▶ **Task material**
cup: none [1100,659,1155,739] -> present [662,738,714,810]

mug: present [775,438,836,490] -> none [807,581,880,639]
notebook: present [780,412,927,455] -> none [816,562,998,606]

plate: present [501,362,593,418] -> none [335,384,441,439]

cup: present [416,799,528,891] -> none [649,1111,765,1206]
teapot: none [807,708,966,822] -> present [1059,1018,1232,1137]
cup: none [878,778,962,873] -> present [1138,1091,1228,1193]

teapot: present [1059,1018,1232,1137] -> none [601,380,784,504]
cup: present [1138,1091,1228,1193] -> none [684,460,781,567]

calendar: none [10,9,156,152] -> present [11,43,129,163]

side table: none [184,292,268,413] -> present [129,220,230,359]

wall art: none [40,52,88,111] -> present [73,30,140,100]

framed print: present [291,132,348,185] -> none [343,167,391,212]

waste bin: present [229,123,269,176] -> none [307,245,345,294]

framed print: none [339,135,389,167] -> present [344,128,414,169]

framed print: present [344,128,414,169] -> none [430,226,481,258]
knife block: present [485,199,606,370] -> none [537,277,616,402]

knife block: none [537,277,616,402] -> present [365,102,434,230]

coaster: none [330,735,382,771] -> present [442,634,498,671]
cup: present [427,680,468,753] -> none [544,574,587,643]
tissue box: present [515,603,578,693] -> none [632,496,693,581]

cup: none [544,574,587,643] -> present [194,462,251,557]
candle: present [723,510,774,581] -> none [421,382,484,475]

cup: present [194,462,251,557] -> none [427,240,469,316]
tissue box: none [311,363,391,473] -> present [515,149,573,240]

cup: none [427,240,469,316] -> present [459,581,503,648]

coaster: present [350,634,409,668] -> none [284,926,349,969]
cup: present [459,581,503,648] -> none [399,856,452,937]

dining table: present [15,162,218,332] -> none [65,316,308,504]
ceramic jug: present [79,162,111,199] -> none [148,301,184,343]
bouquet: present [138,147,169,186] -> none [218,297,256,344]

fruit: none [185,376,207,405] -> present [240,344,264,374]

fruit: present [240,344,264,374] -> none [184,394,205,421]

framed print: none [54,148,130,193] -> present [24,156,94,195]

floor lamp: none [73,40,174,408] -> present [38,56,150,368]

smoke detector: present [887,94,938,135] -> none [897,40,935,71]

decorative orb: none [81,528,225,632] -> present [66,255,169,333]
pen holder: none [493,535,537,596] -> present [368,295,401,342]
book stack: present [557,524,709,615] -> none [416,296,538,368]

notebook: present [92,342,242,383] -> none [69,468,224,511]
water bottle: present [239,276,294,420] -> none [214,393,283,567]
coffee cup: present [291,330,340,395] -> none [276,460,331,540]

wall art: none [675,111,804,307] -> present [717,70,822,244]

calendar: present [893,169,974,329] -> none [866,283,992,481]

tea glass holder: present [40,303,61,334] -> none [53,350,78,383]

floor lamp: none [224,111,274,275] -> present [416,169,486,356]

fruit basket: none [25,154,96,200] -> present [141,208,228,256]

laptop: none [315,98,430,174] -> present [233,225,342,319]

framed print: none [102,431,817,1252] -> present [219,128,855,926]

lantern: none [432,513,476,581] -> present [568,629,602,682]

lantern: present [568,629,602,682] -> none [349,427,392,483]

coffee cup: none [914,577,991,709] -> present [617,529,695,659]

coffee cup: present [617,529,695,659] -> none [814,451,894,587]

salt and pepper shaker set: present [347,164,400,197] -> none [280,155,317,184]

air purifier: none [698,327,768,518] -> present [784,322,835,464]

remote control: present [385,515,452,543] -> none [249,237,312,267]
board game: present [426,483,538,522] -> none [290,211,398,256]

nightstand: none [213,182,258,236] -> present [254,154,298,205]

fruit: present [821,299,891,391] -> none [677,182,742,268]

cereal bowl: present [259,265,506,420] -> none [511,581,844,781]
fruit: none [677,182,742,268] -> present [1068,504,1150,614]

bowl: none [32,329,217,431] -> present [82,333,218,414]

▶ **What is required**
In the entries above, find each line with "coffee" and copy it.

▶ **Solved exercise**
coffee cup: present [291,330,340,395] -> none [276,460,331,540]
coffee cup: none [914,577,991,709] -> present [617,529,695,659]
coffee cup: present [617,529,695,659] -> none [814,451,894,587]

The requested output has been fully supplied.